>>>>

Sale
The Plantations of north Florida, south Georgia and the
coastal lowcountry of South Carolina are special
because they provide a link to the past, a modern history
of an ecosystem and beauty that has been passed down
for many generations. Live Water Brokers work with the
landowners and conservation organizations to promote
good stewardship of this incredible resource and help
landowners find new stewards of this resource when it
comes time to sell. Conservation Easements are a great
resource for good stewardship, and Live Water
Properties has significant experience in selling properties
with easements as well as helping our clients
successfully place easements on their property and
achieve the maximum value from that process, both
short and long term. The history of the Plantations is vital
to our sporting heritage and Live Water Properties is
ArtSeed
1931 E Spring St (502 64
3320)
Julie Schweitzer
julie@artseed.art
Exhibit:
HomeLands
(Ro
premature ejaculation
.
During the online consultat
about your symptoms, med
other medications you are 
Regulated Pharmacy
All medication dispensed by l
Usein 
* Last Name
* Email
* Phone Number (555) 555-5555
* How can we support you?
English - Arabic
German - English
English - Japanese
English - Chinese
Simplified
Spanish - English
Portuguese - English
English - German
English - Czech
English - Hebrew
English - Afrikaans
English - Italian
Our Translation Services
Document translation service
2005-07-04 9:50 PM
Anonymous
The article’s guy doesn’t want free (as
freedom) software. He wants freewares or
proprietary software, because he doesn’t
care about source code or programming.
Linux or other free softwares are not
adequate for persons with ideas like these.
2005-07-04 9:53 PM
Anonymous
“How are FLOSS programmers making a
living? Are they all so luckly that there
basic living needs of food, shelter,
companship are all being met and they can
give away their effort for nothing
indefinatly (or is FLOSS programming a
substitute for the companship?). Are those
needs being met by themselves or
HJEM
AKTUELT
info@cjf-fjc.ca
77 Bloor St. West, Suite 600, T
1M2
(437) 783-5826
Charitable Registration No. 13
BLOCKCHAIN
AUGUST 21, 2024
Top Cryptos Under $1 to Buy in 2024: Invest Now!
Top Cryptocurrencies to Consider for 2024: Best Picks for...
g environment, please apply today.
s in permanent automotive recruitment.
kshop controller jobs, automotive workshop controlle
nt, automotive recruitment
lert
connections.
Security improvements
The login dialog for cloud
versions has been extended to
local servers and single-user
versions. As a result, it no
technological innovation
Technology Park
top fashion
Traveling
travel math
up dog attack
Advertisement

<<<<

Task objective:
Report each line of the data in which "history" occurs.

Output for this task:
because they provide a link to the past, a modern history
short and long term. The history of the Plantations is vital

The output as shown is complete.